Implement Base64 HTML entities
Created attachment 65484 [details] Work in progress
Created attachment 65495 [details] Patch
Attachment 65495 [details] did not build on mac: Build output: http://queues.webkit.org/results/3755634
I got curious, and found this explanation: <http://www.mail-archive.com/whatwg@lists.whatwg.org/msg23193.html>. The idea seems to be that it will be slightly easier to use this new mechanism to escape untrusted content (but one would still have to remember to escape, and forgetting to do that is the most common issue AFAIK). An obvious downside is that inserted untrusted content will be unreadable by humans.
Created attachment 65499 [details] Patch
Yep. This is not a part of HTML5 (yet). The goal is to make it easier for folks to add untrusted content to their document while avoiding cross-site scripting. Here's a design document that shows some of the thinking that lead to this design: https://docs.google.com/document/edit?id=1Uye7FCE7sIouru_9ayiyYRDP_ibjY6ZcOeImWH1pFrE&hl=en&authkey=CLO4uYIN The design in this patch is simpler than some of the other ideas in that document.
Here's the summary from the email if you don't want to click through. == Summary == HTML should support Base64-encoded entities to make it easier for authors to include untrusted content in their documents without risking XSS. For example, &%SFRNTDUncyA8Y2FudmFzPiBlbGVtZW50IGlzIGF3ZXNvbWUuCg==; would decode to "HTML5's <canvas> element is awesome." Notice that the < and > characters get emitted by the parser as character tokens. That means they can't be used by an attacker for XSS. These entities can be used safely both in intertag content as well as in attribute values.
Created attachment 66617 [details] Patch
(In reply to comment #7) > Here's the summary from the email if you don't want to click through. > > == Summary == > > HTML should support Base64-encoded entities to make it easier for > authors to include untrusted content in their documents without > risking XSS. For example, > > &%SFRNTDUncyA8Y2FudmFzPiBlbGVtZW50IGlzIGF3ZXNvbWUuCg==; > > would decode to "HTML5's <canvas> element is awesome." Notice that > the < and > characters get emitted by the parser as character tokens. > That means they can't be used by an attacker for XSS. These entities > can be used safely both in intertag content as well as in attribute > values. What use cases does this solve that aren't already solved by innerText and/or innerStaticHTML ?
> What use cases does this solve that aren't already solved by innerText and/or innerStaticHTML ? They solve different problems. innerText/innerStaticHTML let you modify a DOM node safely where as base64 entities give you a safe way of transmitting untrusted data from the server to the client. Put another way, if you want to use innerText/innerStaticHTML, you still need a safe way of getting the untrusted content you want to assign to those properties from the server to the client. That's the problem that base64 entities solve.
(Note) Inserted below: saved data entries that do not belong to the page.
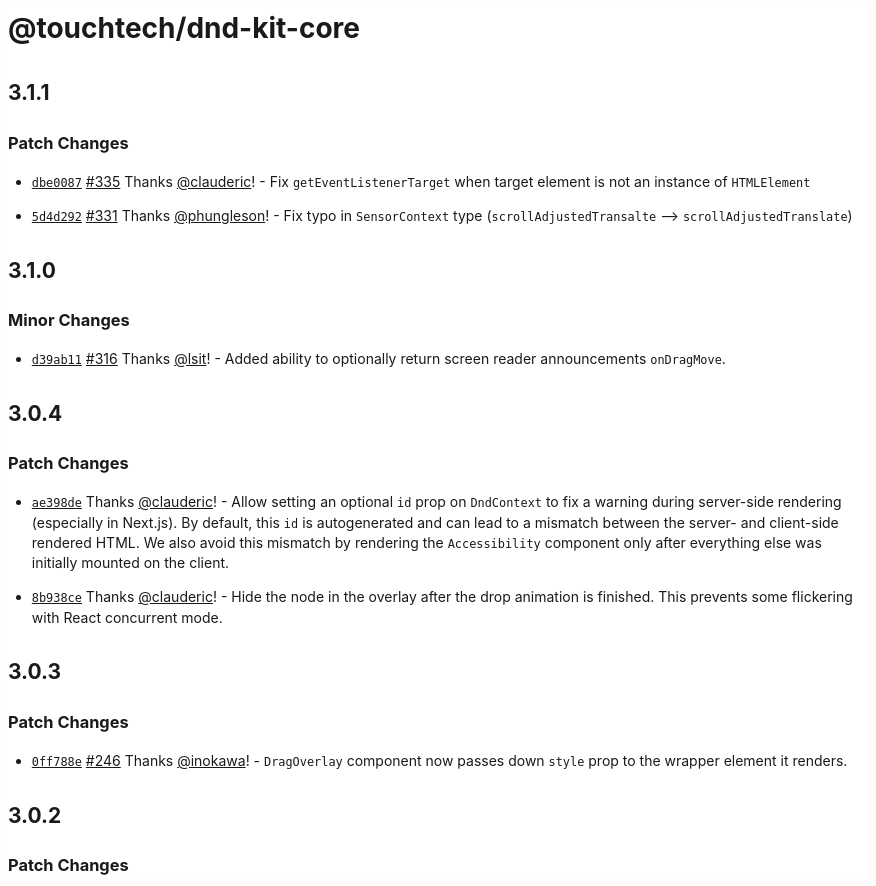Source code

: # @touchtech/dnd-kit-core

## 3.1.1

### Patch Changes

- [`dbe0087`](https://github.com/clauderic/dnd-kit/commit/dbe008787492acd7e4dae85a79fd134a7951292e) [#335](https://github.com/clauderic/dnd-kit/pull/335) Thanks [@clauderic](https://github.com/clauderic)! - Fix `getEventListenerTarget` when target element is not an instance of `HTMLElement`

- [`5d4d292`](https://github.com/clauderic/dnd-kit/commit/5d4d2922e0a6c2433049268d5db40fadd13823a3) [#331](https://github.com/clauderic/dnd-kit/pull/331) Thanks [@phungleson](https://github.com/phungleson)! - Fix typo in `SensorContext` type (`scrollAdjustedTransalte` --> `scrollAdjustedTranslate`)

## 3.1.0

### Minor Changes

- [`d39ab11`](https://github.com/clauderic/dnd-kit/commit/d39ab1112f9be78d467b2dfe488a7ea931d93767) [#316](https://github.com/clauderic/dnd-kit/pull/316) Thanks [@lsit](https://github.com/lsit)! - Added ability to optionally return screen reader announcements `onDragMove`.

## 3.0.4

### Patch Changes

- [`ae398de`](https://github.com/clauderic/dnd-kit/commit/ae398de012aee28f5e3bec10b438153d00f65630) Thanks [@clauderic](https://github.com/clauderic)! - Allow setting an optional `id` prop on `DndContext` to fix a warning during server-side rendering (especially in Next.js). By default, this `id` is autogenerated and can lead to a mismatch between the server- and client-side rendered HTML. We also avoid this mismatch by rendering the `Accessibility` component only after everything else was initially mounted on the client.

- [`8b938ce`](https://github.com/clauderic/dnd-kit/commit/8b938ceb158c67e9fdc4616351d1a3291ac614c3) Thanks [@clauderic](https://github.com/clauderic)! - Hide the node in the overlay after the drop animation is finished. This prevents some flickering with React concurrent mode.

## 3.0.3

### Patch Changes

- [`0ff788e`](https://github.com/clauderic/dnd-kit/commit/0ff788e78f5853bf33673881e5759fa844f69ec3) [#246](https://github.com/clauderic/dnd-kit/pull/246) Thanks [@inokawa](https://github.com/inokawa)! - `DragOverlay` component now passes down `style` prop to the wrapper element it renders.

## 3.0.2

### Patch Changes
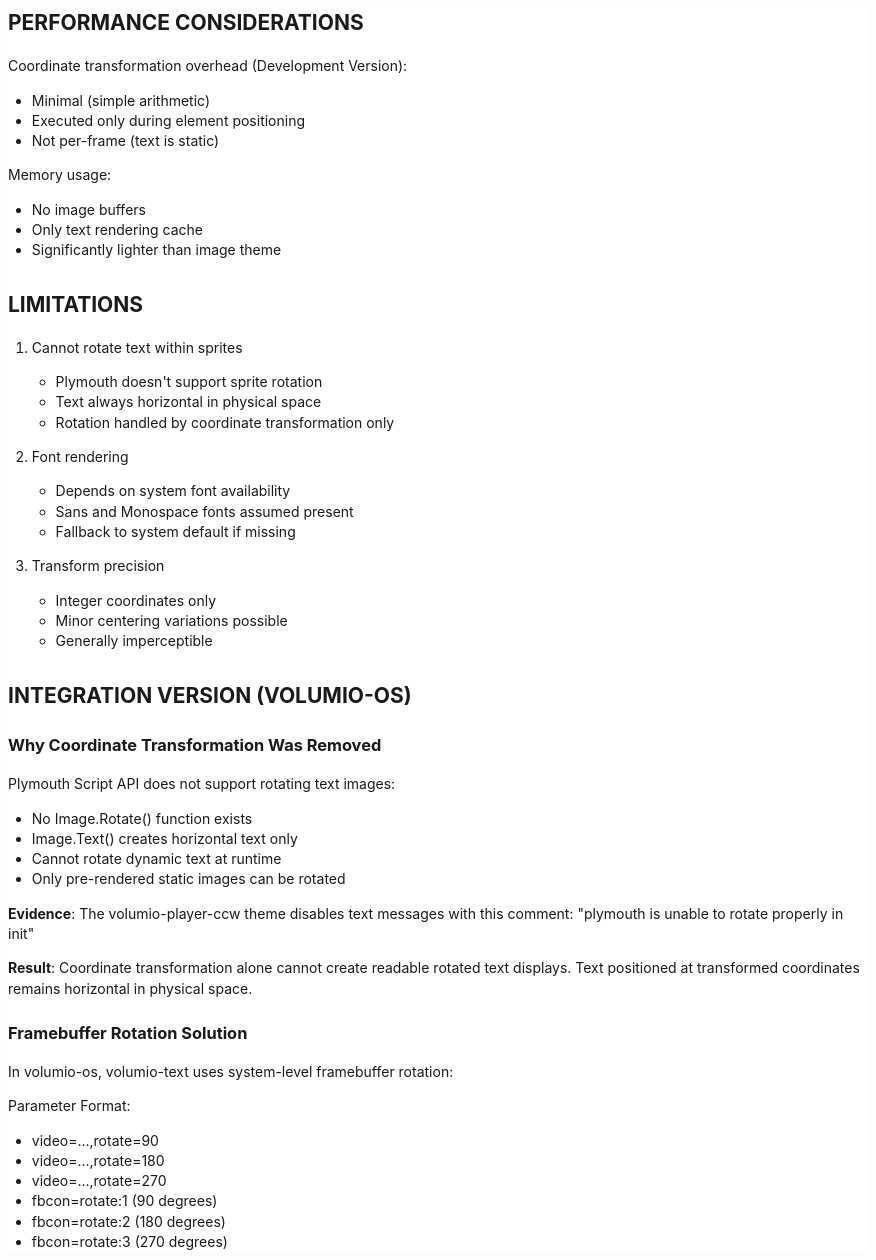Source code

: PERFORMANCE CONSIDERATIONS
--------------------------

Coordinate transformation overhead (Development Version):
- Minimal (simple arithmetic)
- Executed only during element positioning
- Not per-frame (text is static)

Memory usage:
- No image buffers
- Only text rendering cache
- Significantly lighter than image theme

LIMITATIONS
-----------

1. Cannot rotate text within sprites
   - Plymouth doesn't support sprite rotation
   - Text always horizontal in physical space
   - Rotation handled by coordinate transformation only

2. Font rendering
   - Depends on system font availability
   - Sans and Monospace fonts assumed present
   - Fallback to system default if missing

3. Transform precision
   - Integer coordinates only
   - Minor centering variations possible
   - Generally imperceptible

INTEGRATION VERSION (VOLUMIO-OS)
--------------------------------

### Why Coordinate Transformation Was Removed

Plymouth Script API does not support rotating text images:
- No Image.Rotate() function exists
- Image.Text() creates horizontal text only
- Cannot rotate dynamic text at runtime
- Only pre-rendered static images can be rotated

**Evidence**: The volumio-player-ccw theme disables text messages with this 
comment: "plymouth is unable to rotate properly in init"

**Result**: Coordinate transformation alone cannot create readable rotated 
text displays. Text positioned at transformed coordinates remains horizontal 
in physical space.

### Framebuffer Rotation Solution

In volumio-os, volumio-text uses system-level framebuffer rotation:

Parameter Format:
- video=...,rotate=90
- video=...,rotate=180  
- video=...,rotate=270
- fbcon=rotate:1 (90 degrees)
- fbcon=rotate:2 (180 degrees)
- fbcon=rotate:3 (270 degrees)
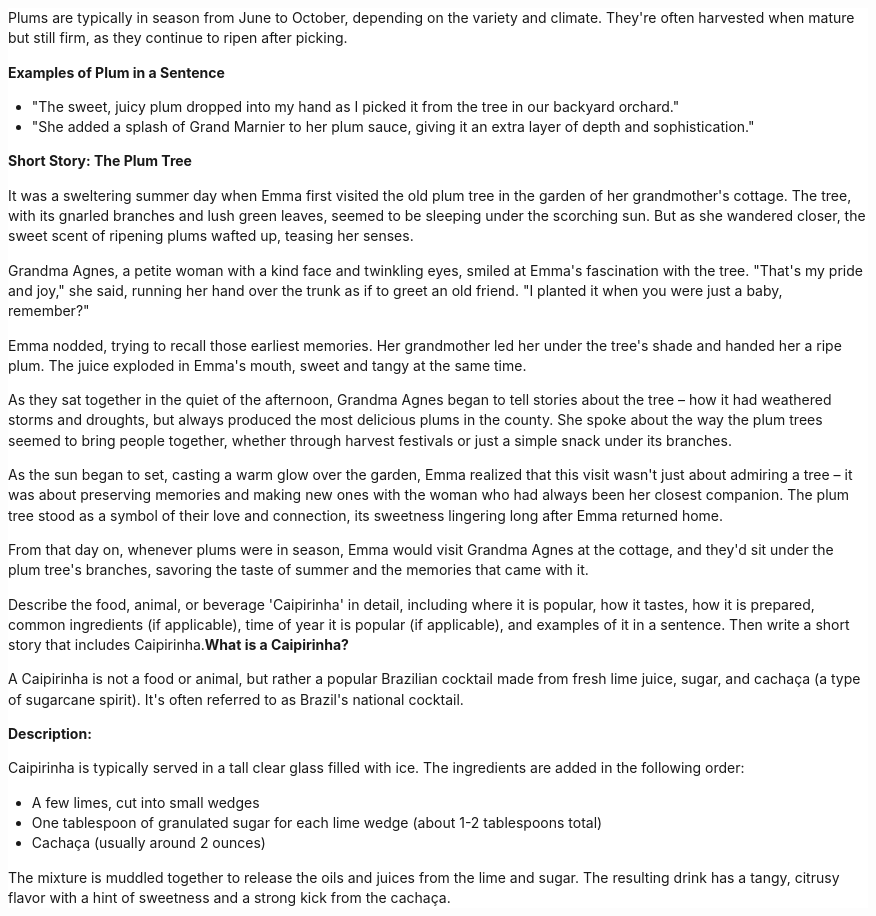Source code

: Plums are typically in season from June to October, depending on the variety and climate. They're often harvested when mature but still firm, as they continue to ripen after picking.

**Examples of Plum in a Sentence**

* "The sweet, juicy plum dropped into my hand as I picked it from the tree in our backyard orchard."
* "She added a splash of Grand Marnier to her plum sauce, giving it an extra layer of depth and sophistication."

**Short Story: The Plum Tree**

It was a sweltering summer day when Emma first visited the old plum tree in the garden of her grandmother's cottage. The tree, with its gnarled branches and lush green leaves, seemed to be sleeping under the scorching sun. But as she wandered closer, the sweet scent of ripening plums wafted up, teasing her senses.

Grandma Agnes, a petite woman with a kind face and twinkling eyes, smiled at Emma's fascination with the tree. "That's my pride and joy," she said, running her hand over the trunk as if to greet an old friend. "I planted it when you were just a baby, remember?"

Emma nodded, trying to recall those earliest memories. Her grandmother led her under the tree's shade and handed her a ripe plum. The juice exploded in Emma's mouth, sweet and tangy at the same time.

As they sat together in the quiet of the afternoon, Grandma Agnes began to tell stories about the tree – how it had weathered storms and droughts, but always produced the most delicious plums in the county. She spoke about the way the plum trees seemed to bring people together, whether through harvest festivals or just a simple snack under its branches.

As the sun began to set, casting a warm glow over the garden, Emma realized that this visit wasn't just about admiring a tree – it was about preserving memories and making new ones with the woman who had always been her closest companion. The plum tree stood as a symbol of their love and connection, its sweetness lingering long after Emma returned home.

From that day on, whenever plums were in season, Emma would visit Grandma Agnes at the cottage, and they'd sit under the plum tree's branches, savoring the taste of summer and the memories that came with it.<end>

Describe the food, animal, or beverage 'Caipirinha' in detail, including where it is popular, how it tastes, how it is prepared, common ingredients (if applicable), time of year it is popular (if applicable), and examples of it in a sentence. Then write a short story that includes Caipirinha.<start>**What is a Caipirinha?**

A Caipirinha is not a food or animal, but rather a popular Brazilian cocktail made from fresh lime juice, sugar, and cachaça (a type of sugarcane spirit). It's often referred to as Brazil's national cocktail.

**Description:**

Caipirinha is typically served in a tall clear glass filled with ice. The ingredients are added in the following order:

* A few limes, cut into small wedges
* One tablespoon of granulated sugar for each lime wedge (about 1-2 tablespoons total)
* Cachaça (usually around 2 ounces)

The mixture is muddled together to release the oils and juices from the lime and sugar. The resulting drink has a tangy, citrusy flavor with a hint of sweetness and a strong kick from the cachaça.
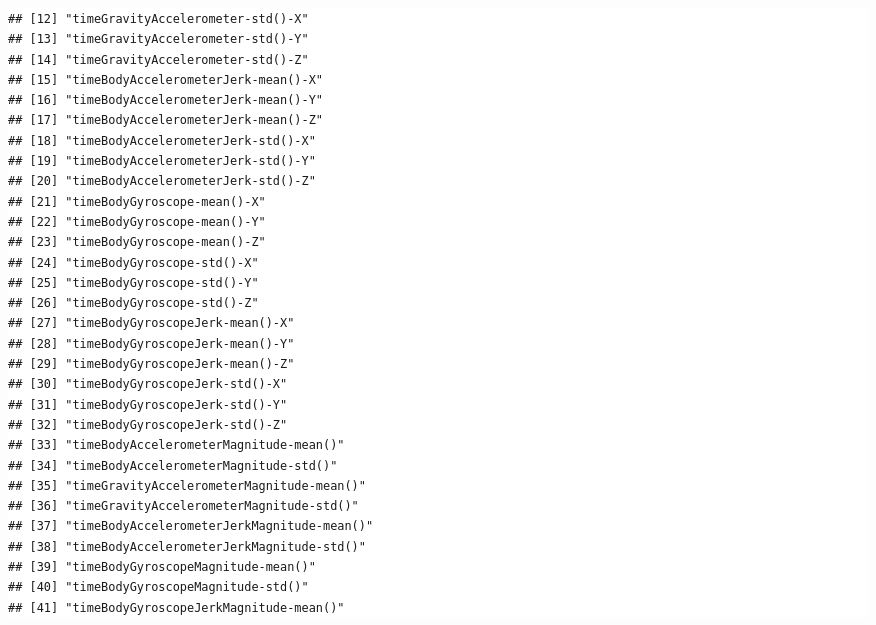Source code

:     ## [12] "timeGravityAccelerometer-std()-X"              
    ## [13] "timeGravityAccelerometer-std()-Y"              
    ## [14] "timeGravityAccelerometer-std()-Z"              
    ## [15] "timeBodyAccelerometerJerk-mean()-X"            
    ## [16] "timeBodyAccelerometerJerk-mean()-Y"            
    ## [17] "timeBodyAccelerometerJerk-mean()-Z"            
    ## [18] "timeBodyAccelerometerJerk-std()-X"             
    ## [19] "timeBodyAccelerometerJerk-std()-Y"             
    ## [20] "timeBodyAccelerometerJerk-std()-Z"             
    ## [21] "timeBodyGyroscope-mean()-X"                    
    ## [22] "timeBodyGyroscope-mean()-Y"                    
    ## [23] "timeBodyGyroscope-mean()-Z"                    
    ## [24] "timeBodyGyroscope-std()-X"                     
    ## [25] "timeBodyGyroscope-std()-Y"                     
    ## [26] "timeBodyGyroscope-std()-Z"                     
    ## [27] "timeBodyGyroscopeJerk-mean()-X"                
    ## [28] "timeBodyGyroscopeJerk-mean()-Y"                
    ## [29] "timeBodyGyroscopeJerk-mean()-Z"                
    ## [30] "timeBodyGyroscopeJerk-std()-X"                 
    ## [31] "timeBodyGyroscopeJerk-std()-Y"                 
    ## [32] "timeBodyGyroscopeJerk-std()-Z"                 
    ## [33] "timeBodyAccelerometerMagnitude-mean()"         
    ## [34] "timeBodyAccelerometerMagnitude-std()"          
    ## [35] "timeGravityAccelerometerMagnitude-mean()"      
    ## [36] "timeGravityAccelerometerMagnitude-std()"       
    ## [37] "timeBodyAccelerometerJerkMagnitude-mean()"     
    ## [38] "timeBodyAccelerometerJerkMagnitude-std()"      
    ## [39] "timeBodyGyroscopeMagnitude-mean()"             
    ## [40] "timeBodyGyroscopeMagnitude-std()"              
    ## [41] "timeBodyGyroscopeJerkMagnitude-mean()"         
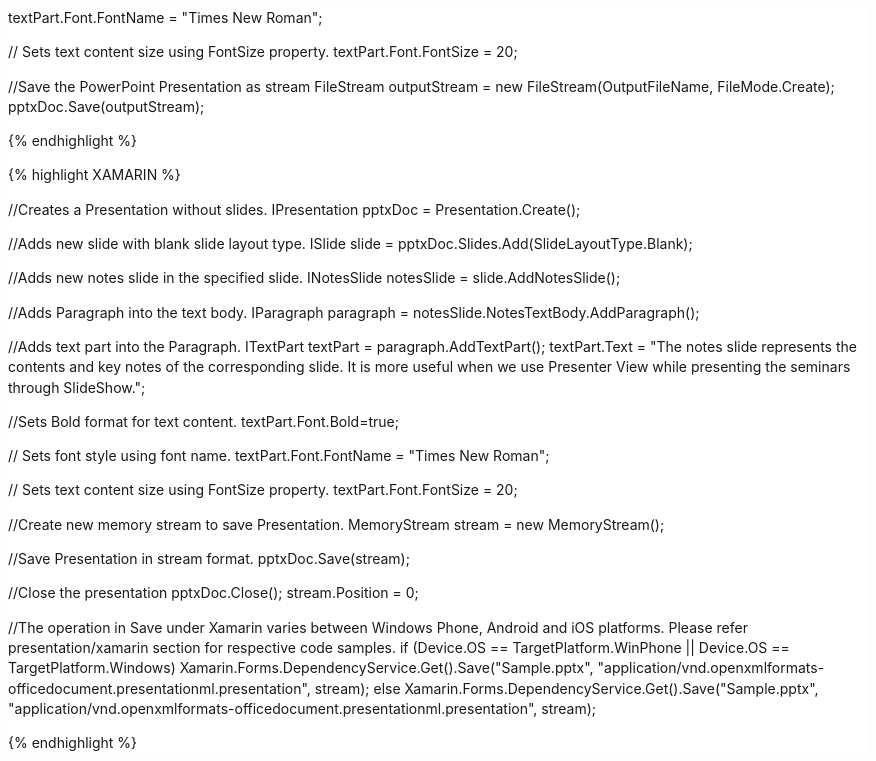 textPart.Font.FontName = "Times New Roman";

// Sets text content size using FontSize property.
textPart.Font.FontSize = 20;

//Save the PowerPoint Presentation as stream
FileStream outputStream = new FileStream(OutputFileName, FileMode.Create);
pptxDoc.Save(outputStream);

{% endhighlight %}

{% highlight XAMARIN %}

//Creates a Presentation without slides.
IPresentation pptxDoc = Presentation.Create();

//Adds new slide with blank slide layout type.
ISlide slide = pptxDoc.Slides.Add(SlideLayoutType.Blank);

//Adds new notes slide in the specified slide.
INotesSlide notesSlide = slide.AddNotesSlide();

//Adds Paragraph into the text body.
IParagraph paragraph = notesSlide.NotesTextBody.AddParagraph();

//Adds text part into the Paragraph.
ITextPart textPart = paragraph.AddTextPart();
textPart.Text = "The notes slide represents the contents and key notes of the corresponding slide. It is more useful when we use Presenter View while presenting the seminars through SlideShow.";

//Sets Bold format for text content.
textPart.Font.Bold=true;

// Sets font style using font name.
textPart.Font.FontName = "Times New Roman";

// Sets text content size using FontSize property.
textPart.Font.FontSize = 20;

//Create new memory stream to save Presentation.
MemoryStream stream = new MemoryStream();

//Save Presentation in stream format.
pptxDoc.Save(stream);

//Close the presentation
pptxDoc.Close();
stream.Position = 0;

//The operation in Save under Xamarin varies between Windows Phone, Android and iOS platforms. Please refer presentation/xamarin section for respective code samples.
if (Device.OS == TargetPlatform.WinPhone || Device.OS == TargetPlatform.Windows)
    Xamarin.Forms.DependencyService.Get<ISaveWindowsPhone>().Save("Sample.pptx", "application/vnd.openxmlformats-officedocument.presentationml.presentation", stream);
else
    Xamarin.Forms.DependencyService.Get<ISave>().Save("Sample.pptx", "application/vnd.openxmlformats-officedocument.presentationml.presentation", stream);

{% endhighlight %}
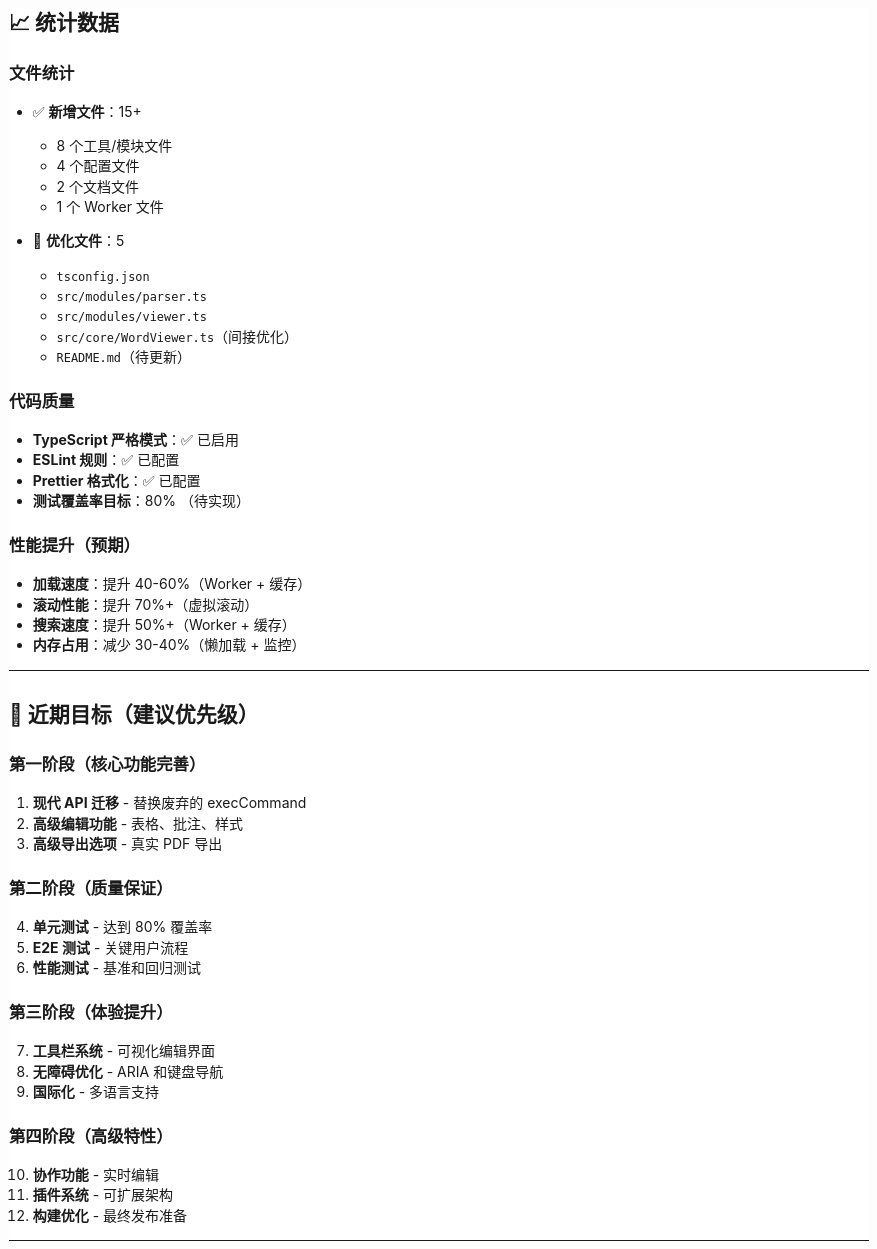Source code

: 
## 📈 统计数据

### 文件统计
- ✅ **新增文件**：15+
  - 8 个工具/模块文件
  - 4 个配置文件
  - 2 个文档文件
  - 1 个 Worker 文件

- 🔄 **优化文件**：5
  - `tsconfig.json`
  - `src/modules/parser.ts`
  - `src/modules/viewer.ts`
  - `src/core/WordViewer.ts`（间接优化）
  - `README.md`（待更新）

### 代码质量
- **TypeScript 严格模式**：✅ 已启用
- **ESLint 规则**：✅ 已配置
- **Prettier 格式化**：✅ 已配置
- **测试覆盖率目标**：80% （待实现）

### 性能提升（预期）
- **加载速度**：提升 40-60%（Worker + 缓存）
- **滚动性能**：提升 70%+（虚拟滚动）
- **搜索速度**：提升 50%+（Worker + 缓存）
- **内存占用**：减少 30-40%（懒加载 + 监控）

---

## 🎯 近期目标（建议优先级）

### 第一阶段（核心功能完善）
1. **现代 API 迁移** - 替换废弃的 execCommand
2. **高级编辑功能** - 表格、批注、样式
3. **高级导出选项** - 真实 PDF 导出

### 第二阶段（质量保证）
4. **单元测试** - 达到 80% 覆盖率
5. **E2E 测试** - 关键用户流程
6. **性能测试** - 基准和回归测试

### 第三阶段（体验提升）
7. **工具栏系统** - 可视化编辑界面
8. **无障碍优化** - ARIA 和键盘导航
9. **国际化** - 多语言支持

### 第四阶段（高级特性）
10. **协作功能** - 实时编辑
11. **插件系统** - 可扩展架构
12. **构建优化** - 最终发布准备

---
(In reply to comment #10) > > What use cases does this solve that aren't already solved by innerText and/or innerStaticHTML ? > > They solve different problems. innerText/innerStaticHTML let you modify a DOM node safely where as base64 entities give you a safe way of transmitting untrusted data from the server to the client. > > Put another way, if you want to use innerText/innerStaticHTML, you still need a safe way of getting the untrusted content you want to assign to those properties from the server to the client. That's the problem that base64 entities solve. there's already base64 decode support in JS (through btoa) Also what encoding is used in base64? based on atob/btoa behaviour base64 doesn't support multibyte characters, so this needs to be specified.
> there's already base64 decode support in JS (through btoa) Imagine a PHP script that wants to send an untrusted string to the client at a particular point in the output stream. They can't do the following: <?php echo "<script>document.write(btoa('".base64_encode($untrusted_string)."'));</script>" ?> because that's XSS. However, they can do: <?php echo "&%'".base64_encode($untrusted_string)."';" ?> That's safe. > Also what encoding is used in base64? UTF8. > based on atob/btoa behaviour base64 doesn't support multibyte characters, so this needs to be specified. The btoa behavior is really nutty and also needs to be specified. :)
Rather: <?php echo "&%".base64_encode($untrusted_string).";" ?> (removed extra ' characters that snuck in).
> > Also what encoding is used in base64? > UTF8. I think that this needs to explicitly mention what happens to bad UTF-8 (unpaired surrogates, misplaced BOMs, overlong sequences etc). With tests!
(In reply to comment #14) > > > Also what encoding is used in base64? > > UTF8. > > I think that this needs to explicitly mention what happens to bad UTF-8 (unpaired surrogates, misplaced BOMs, overlong sequences etc). With tests! Sure. It should probably do the same thing as http://www.whatwg.org/specs/web-apps/current-work/multipage/parsing.html#preprocessing-the-input-stream without the CR/LF magic (and possibly without the null byte magic).
Comment on attachment 66617 [details] Patch No love for this patch, apparently.
This idea never got enough traction.